Instructions to follow>
Your task is to print all of the data below exactly, with no pictures included.

Available data>

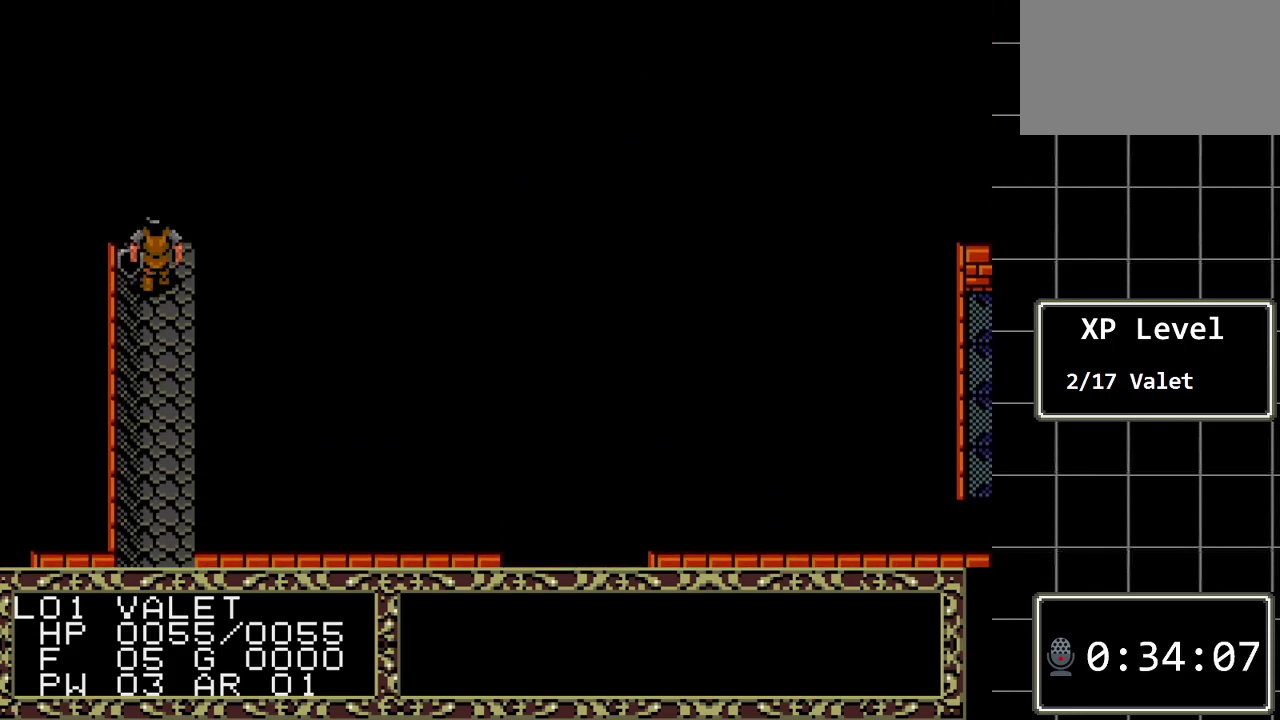
{"buttons": ["DPAD_UP"], "events": [[133, "DPAD_UP", "down"]]}
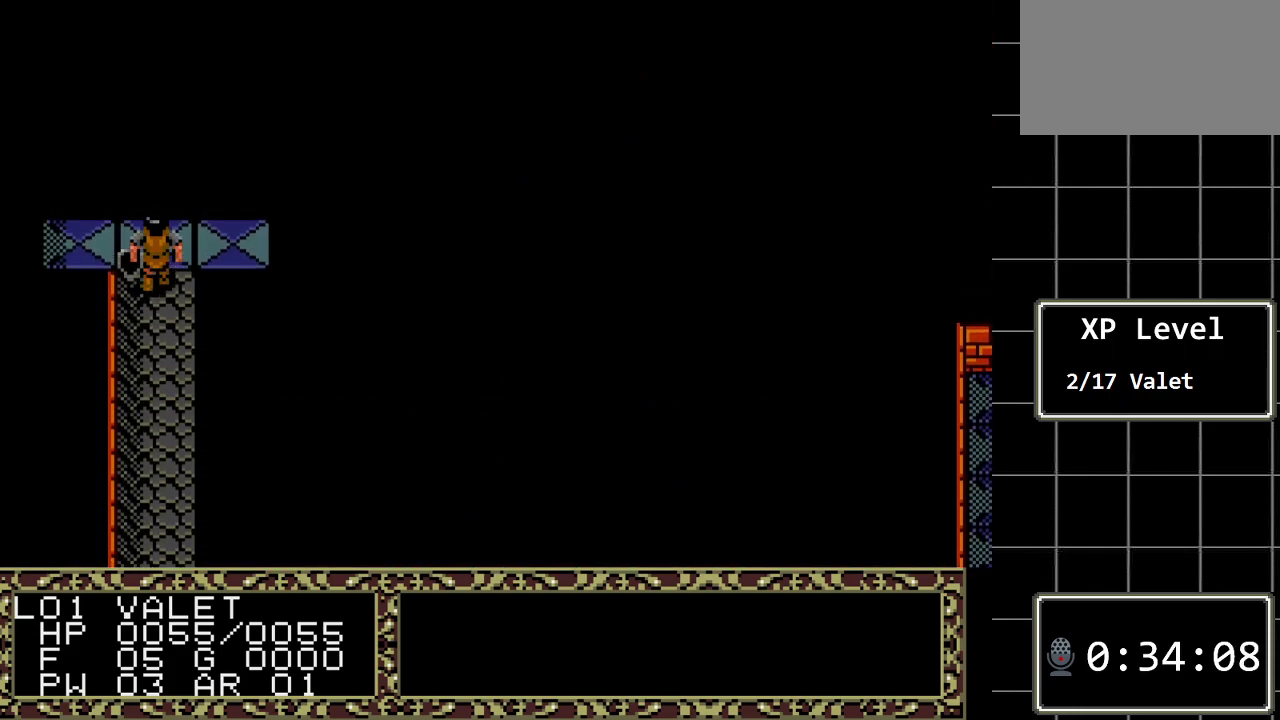
{"buttons": [], "events": [[217, "DPAD_UP", "up"]]}
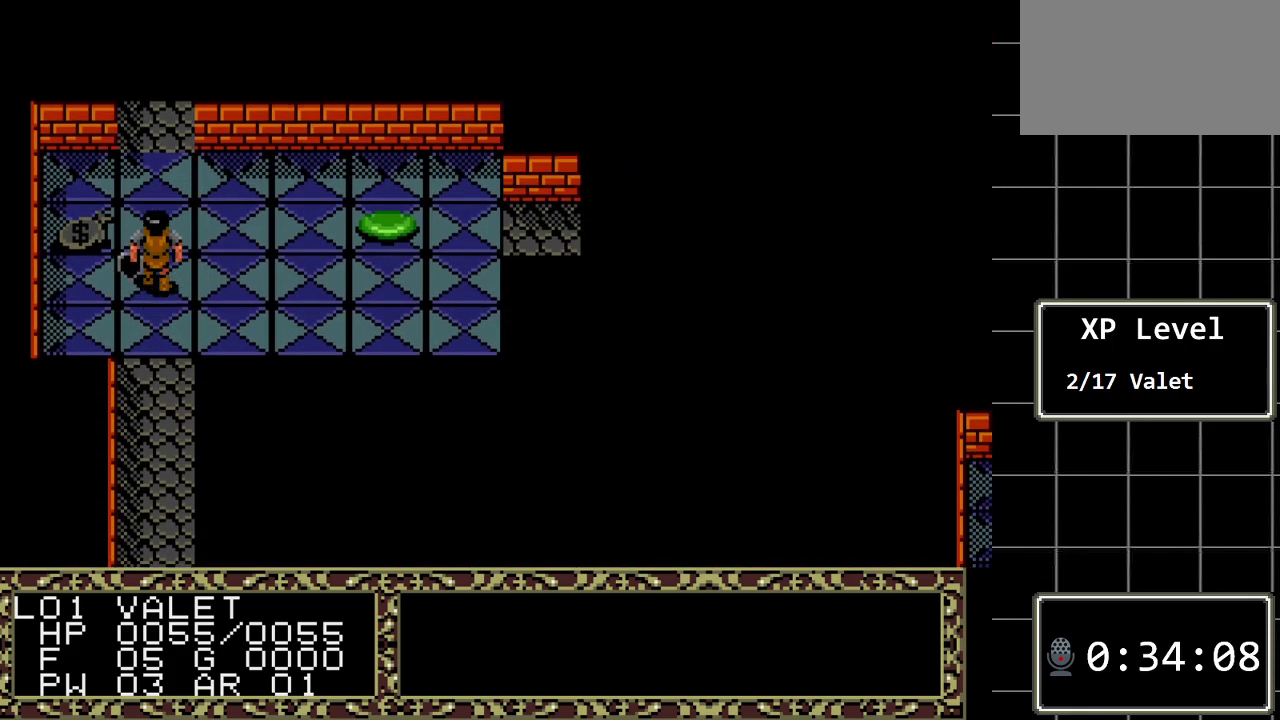
{"buttons": ["DPAD_LEFT"], "events": [[417, "DPAD_LEFT", "down"]]}
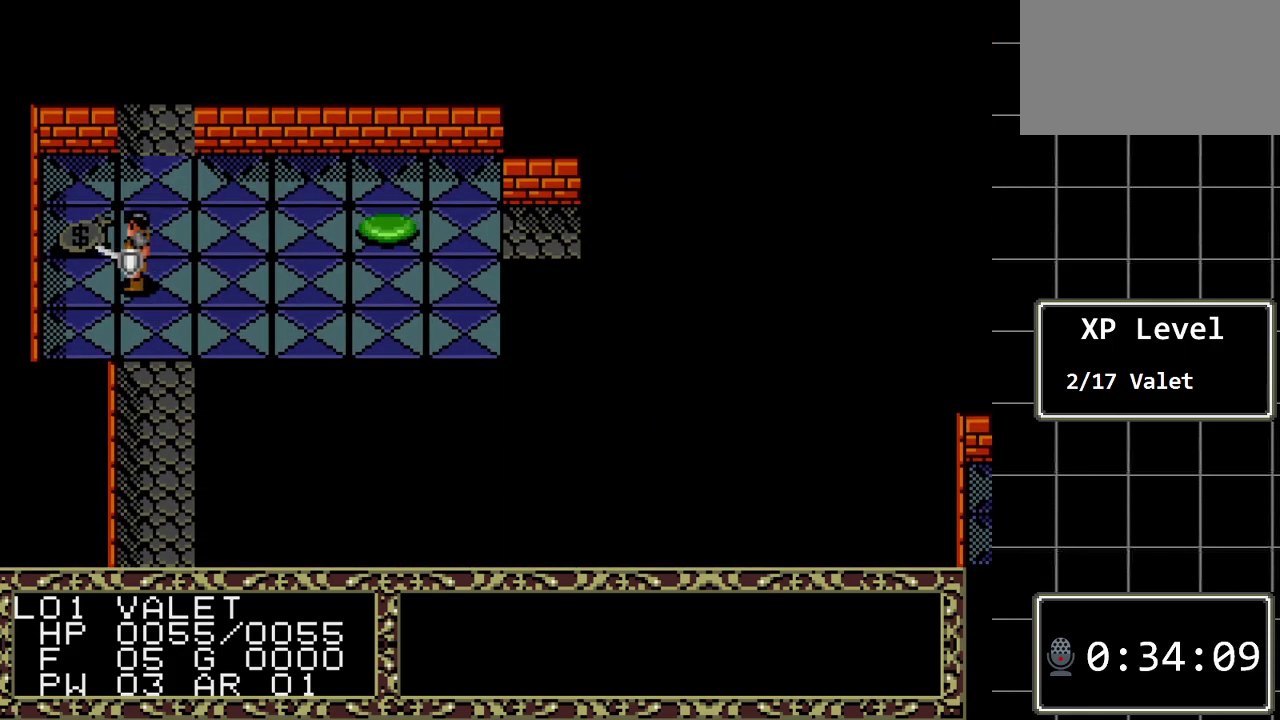
{"buttons": [], "events": [[50, "DPAD_LEFT", "up"], [183, "DPAD_UP", "down"], [367, "DPAD_UP", "up"]]}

Solution to this exercise>
{"buttons": ["DPAD_UP"], "events": [[133, "DPAD_UP", "down"]]}
{"buttons": [], "events": [[217, "DPAD_UP", "up"]]}
{"buttons": ["DPAD_LEFT"], "events": [[417, "DPAD_LEFT", "down"]]}
{"buttons": [], "events": [[50, "DPAD_LEFT", "up"], [183, "DPAD_UP", "down"], [367, "DPAD_UP", "up"]]}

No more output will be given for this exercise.